The start date for our scheme for the industrial and energy sectors is the middle of this year. The time to get all the implementation details finalised is extremely tight. Reliance on the Australian developed methodology for working out which industrial activities need to be given an allocation to keep them internationally competitive has been a tactical mistake. Australia is a very different economy to New Zealand, with larger and more energy intensive industry. When we use their thresholds for allocation of assistance to industry, most of New Zealand industry will get no assistance at all. Fonterra falls into this category and if our single largest exporter gets not one jot of protection against the price of carbon, then the majority of industry will be in the same position in New Zealand. This is not exactly a recipe for trade success, new investment or job creation, quite the opposite in fact.

Adding to our challenges, the failure to reach a global agreement on emission reductions in Copenhagen puts the future of the carbon markets at risk. The whole point of emissions trading was that it was supposed to use the market mechanism to find the least costly way to reduce each tonne of emissions. All the easy, low cost emission reductions happen first and in industrial New Zealand they have largely already been done. There are still cheaper emission reduction opportunities in the developing world (investing in renewable energy projects etc) but that whole market opportunity is a creation of the Kyoto Protocol, and if Kyoto cannot be extended or replaced (and it looks increasingly like it won’t be) then where do New Zealand companies buy credits from two years from now and who will we be able to trade with?

We can’t trade with the European Union ETS, because they do not allow forestry credits in their scheme. Australia and the US are potentially a long way off creating emission trading markets that will be open to other countries. New Zealand is dependent on the Kyoto created trading which allows us to buy (supposedly) cheap emission reduction units from developing countries. If this opportunity dries up, then we have no-one to trade with and no international market. While there will be some NZ forestry credits to buy, they can also be sold overseas and there is no guarantee how many foresters will enter into the market, since by doing so they create a corresponding liability for themselves when the trees are harvested.

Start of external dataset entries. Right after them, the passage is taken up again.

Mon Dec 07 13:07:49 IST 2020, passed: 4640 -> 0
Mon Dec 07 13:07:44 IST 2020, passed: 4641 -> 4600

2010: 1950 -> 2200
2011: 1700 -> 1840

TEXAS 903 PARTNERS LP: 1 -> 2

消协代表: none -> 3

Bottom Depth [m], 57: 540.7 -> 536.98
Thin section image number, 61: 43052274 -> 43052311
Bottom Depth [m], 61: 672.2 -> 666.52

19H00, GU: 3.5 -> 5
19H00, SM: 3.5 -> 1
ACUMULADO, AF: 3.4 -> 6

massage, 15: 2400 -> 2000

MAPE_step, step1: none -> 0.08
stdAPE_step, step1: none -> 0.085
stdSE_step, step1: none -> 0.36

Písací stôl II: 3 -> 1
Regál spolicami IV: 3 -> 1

The best thing New Zealand could do with its domestic policy is take a tea break until our main trading competitors have enough political support to introduce their own trading schemes. We could use the tea break wisely by working out all the details of our emissions trading scheme so that we can hit the ground running when others are also in the starting blocks.

The next step for New Zealand at the international level is to signal to the UN what our emission reduction target by 2020 will be. So far we have a conditional 10-20% emission reduction target by 2020. However, with continuing population growth, our emissions are projected to be 40% above 1990 levels by 2020, which means a 20% reduction would require 43% emission reductions below the business as usual emissions in 2020. This is a huge ask and economic modelling shows it would be ruinous to the economy unless there were major new technology breakthroughs (unlikely in the next 10 years) and all other trading competitors took on similar targets (again unlikely due to the high cost to energy and jobs).

Public opinion research by the Greenhouse Policy Coalition tells us that Kiwi’s are in favour of New Zealand playing its part globally to reduce greenhouse gas emissions, but not if it is going to cost too much. How much is too much? People started to baulk at anything over about $250 per year. The current policy path we are on could cost each New Zealander $1400 or more a year, which was unacceptable to the majority (73%) surveyed.

Catherine Beard

Executive Director, Greenhouse Policy Coalition

Catherine Beard attended the climate change conference in Copenhagen on behalf of the energy intensive sector in New Zealand.